Dari sikapnya itu aku tertarik untuk mengenalnya. Akhirnya aku dengan pedenya kuberanikan diri untuk mendekatinya dan hendak berkenalan dengannya. Namun, kenyataannya dia menolak bersalaman denganku, dan Cuma mengatakan, "Maaf…" dan berlalu begitu saja meninggalkanku.
Betapa malunya aku terhadap teman-teman yang berada di sekitarku. "Ini cewek kok jual mahal banget! Padahal begitu banyak cewek yang justru berlomba-lomba mau menjadi pacarku. Dia, mau kenalan saja tidak mau!" ujarku.
Dari kejadian itu aku menjadi penasaran dengan gadis tersebut. Lalu aku mencari tahu tentangnya. Ternyata dia adalah anak tunggal sahabat rekan bisnis papa. Setiap ada acara pertemuan di rumah gadis itu, aku selalu ikut bersama papa.
Gadis itu bernama Nina, kuliah di fakultas kedokteran dan dia anak yang tidak suka berpesta, berfoya-foya, dan keluyuran seperti cewek kebanyakan dikalangan kami. Aku pun jarang melihatnya jika aku pergi ke rumahnya, dengan berbagai alasan yang kudengar dari pembantunya, sakitlah, lagi mengerjakan tugas, atau kecapaian, pokoknya, dia tidak pernah mau keluar.
Hingga suatu hari aku dan papa sedang bertamu ke rumahnya.

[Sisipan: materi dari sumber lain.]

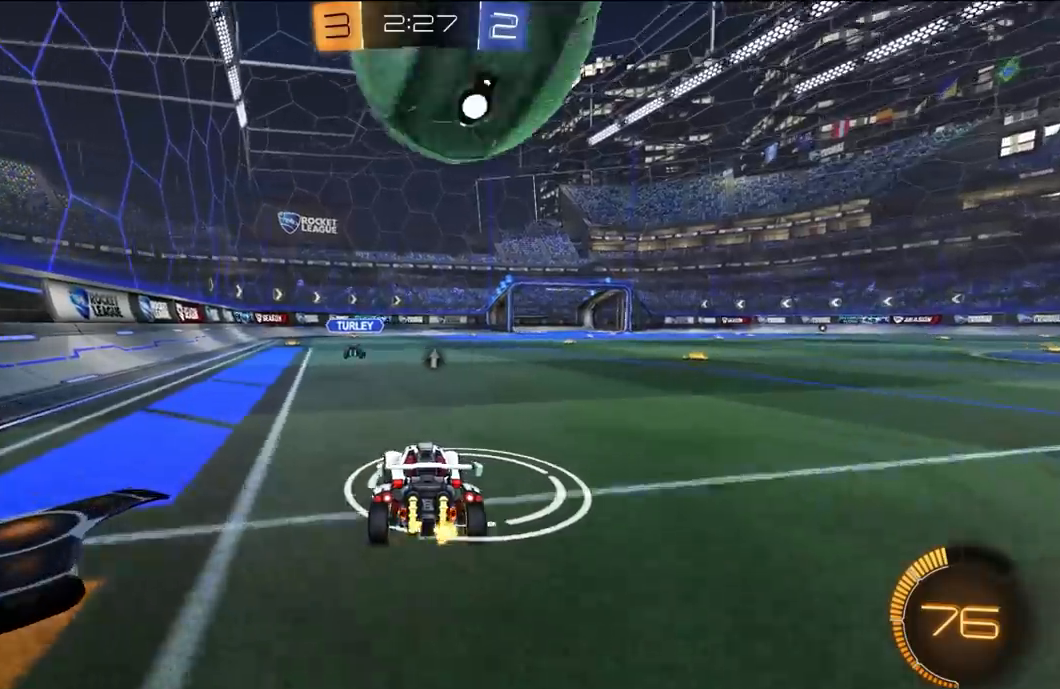
{"dt_ms": 500, "buttons": [], "left_stick": "left", "right_stick": "center", "events": [[50, "left_stick", "right"], [83, "L1", "down"], [183, "L1", "up"], [183, "R1", "down"], [250, "R1", "up"], [283, "left_stick", "up-right"], [350, "R1", "down"], [417, "R1", "up"], [417, "left_stick", "left"], [483, "R2", "up"]]}
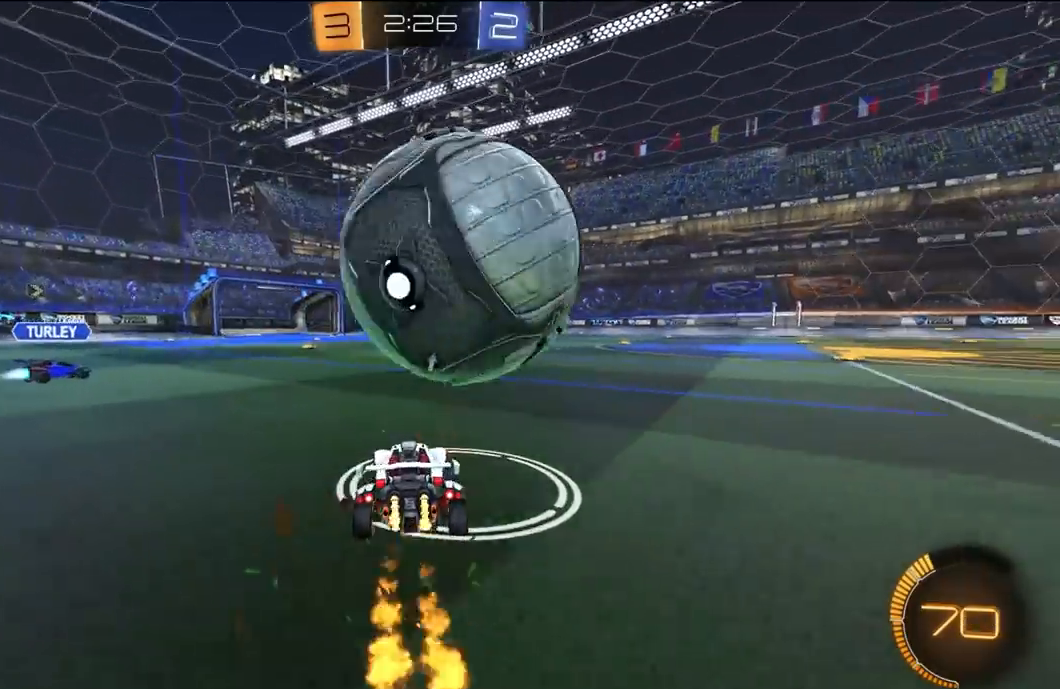
{"dt_ms": 500, "buttons": ["R2"], "left_stick": "down-right", "right_stick": "center", "events": [[50, "left_stick", "right"], [217, "left_stick", "left"], [317, "R2", "down"], [350, "left_stick", "center"], [450, "left_stick", "down-right"]]}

Pada saat itu, Nina baru saja pulang dengan busana muslimahnya yang rapi, terlihat turun dari mobil, namun belum jauh melangkah dia pun terjatuh pingsan dan mukanya terlihat sangat pucat. Kami yang berada di ruang tamu bergegas keluar dan papanya pun menggendong ke kamar serta meminta tolong kami untuk menghubungi dokter. Dari hasil pemeriksaan dokter, Nina harus dirawat di rumah sakit.
Keesokan harinya, aku datang ke rumah sakit bermaksud untuk menjenguknya. Betapa kagetnya aku ketika kutahu Nina terkena leukimia (kanker darah). Aku bertanya, "Kenapa gadis selembut dan sesopan dia harus mengalami hal itu?"

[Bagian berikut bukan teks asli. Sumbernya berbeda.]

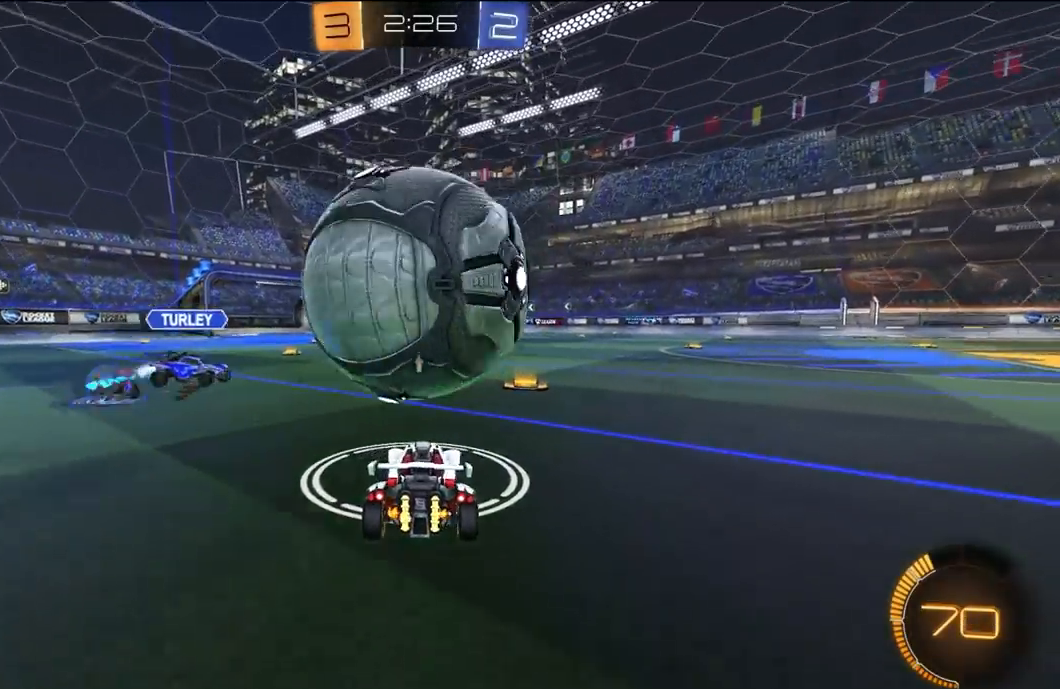
{"dt_ms": 1000, "buttons": ["A", "R1", "R2"], "left_stick": "up", "right_stick": "center"}
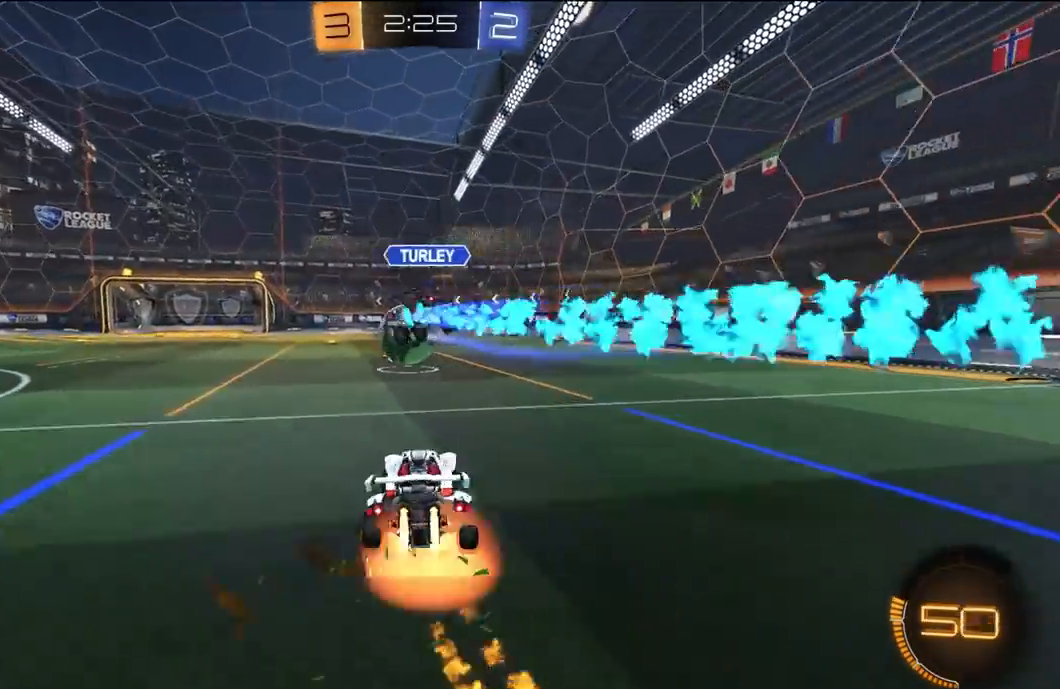
{"dt_ms": 500, "buttons": ["L1", "R1", "R2"], "left_stick": "down-left", "right_stick": "center", "events": [[17, "A", "up"], [17, "L1", "down"], [17, "L3", "down"], [50, "A", "down"], [83, "Y", "down"], [83, "left_stick", "down-left"], [117, "A", "up"], [183, "Y", "up"], [217, "Y", "down"], [317, "Y", "up"], [383, "L3", "up"]]}
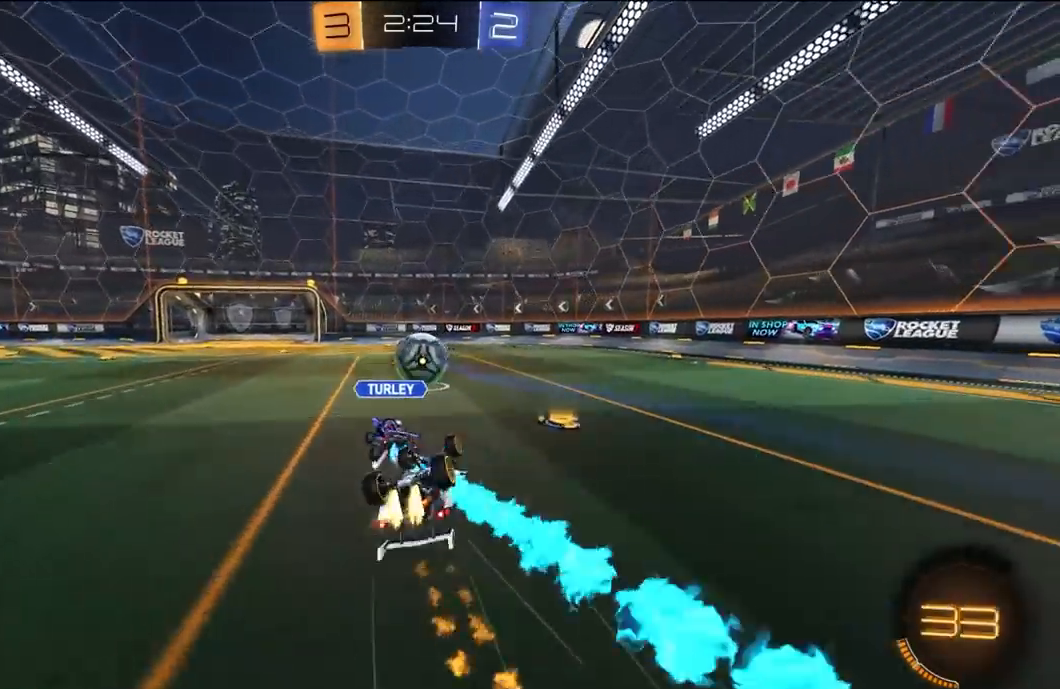
{"dt_ms": 500, "buttons": ["R1", "R2"], "left_stick": "center", "right_stick": "center", "events": [[317, "L1", "up"], [383, "left_stick", "left"], [483, "left_stick", "center"]]}
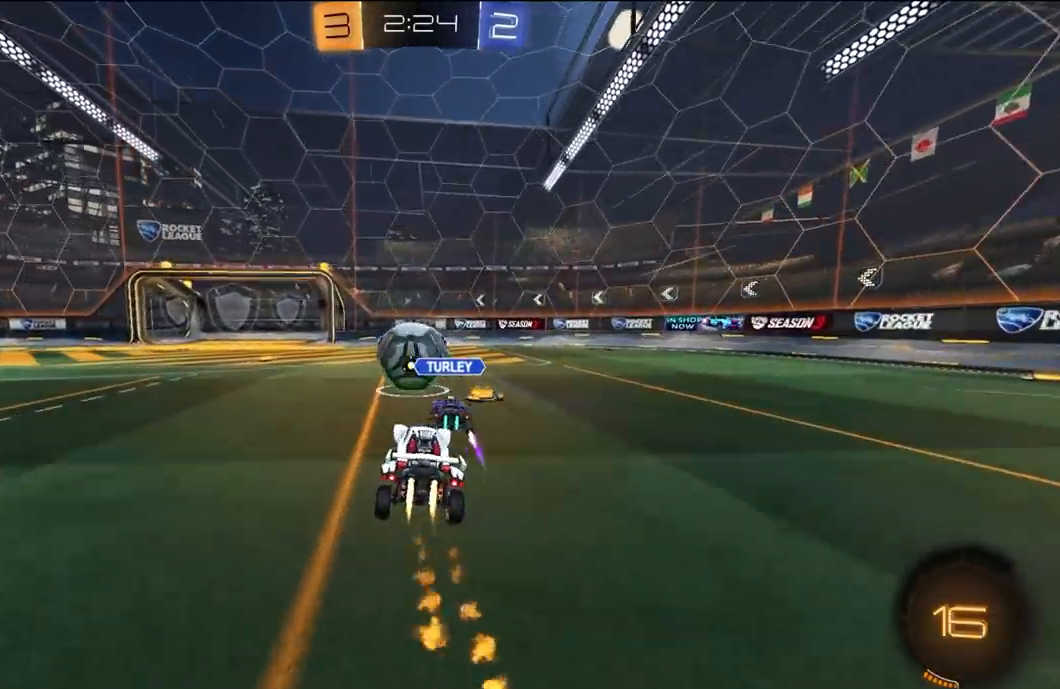
{"dt_ms": 500, "buttons": ["R2"], "left_stick": "up-left", "right_stick": "center", "events": [[117, "R1", "up"], [483, "left_stick", "up-left"]]}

Perasaan kesalku padanya kini berubah menjadi kasihan dan khawatir. Setiap usai kuliah, kusempatkan untuk datang menjenguknya. Aku mendapatinya sering menangis sendirian. Entah itu karena tidak ada yang menjaganya atau karena penyakit yang diderita.
Beberapa hari di rumah sakit, Nina memintaku keluar setiap kali aku masuk. Akupun mendatanginya di rumah, tapi dia tidak pernah mau keluar menemuiku dan hanya mengurung diri di dalam kamar. Aku tidak menyerah begitu saja, kucoba menelpon Nina dan berharap dia mau bicara denganku. Namun, dia tetap tidak mau mengangkat telepon dariku, lalu kukirimkan SMS padanya agar dia mau jadi pacarku, tetapi tidak ada balasan malah HP-nya dinonaktifkan semalaman.
Keesokan harinya aku nekat datang ke rumahnya untuk meminta maaf atas kelancanganku. Ternyata ia akan berangkat ke Makassar, ke kampung orang tuanya. Karena orang tuanya tidak dapat mengantarnya, akupun menawarkan diri untuk mengantarnya, namun Nina lebih memilih naik taksi dengan alasan tidak mau merepotkan orang lain. Sebelum naik ke mobil, dia menitipkan kertas untukku kepada mamanya.
Alangkah hancurnya hatiku ketika membaca sebait kalimat yang berbunyi, "Maaf saat ini aku hanya ingin berkonsentrasi untuk kuliah." Hatiku remuk dan aku pulang dengan perasaan kesal sekali. Ini pertama kalinya aku ingin pacaran, tapi ditolak. Sebenarnya, aku tidak begitu suka dengan hubungan pacaran seperti itu karena begitu banyak dampak negatifnya, sampai ada yang rela bunuh diri karena ditinggal kekasihnya –naudzubillahi min dzalik-
Namun entah ketika aku melihat Nina hatiku pun tergoda untuk menjalin hubungan itu.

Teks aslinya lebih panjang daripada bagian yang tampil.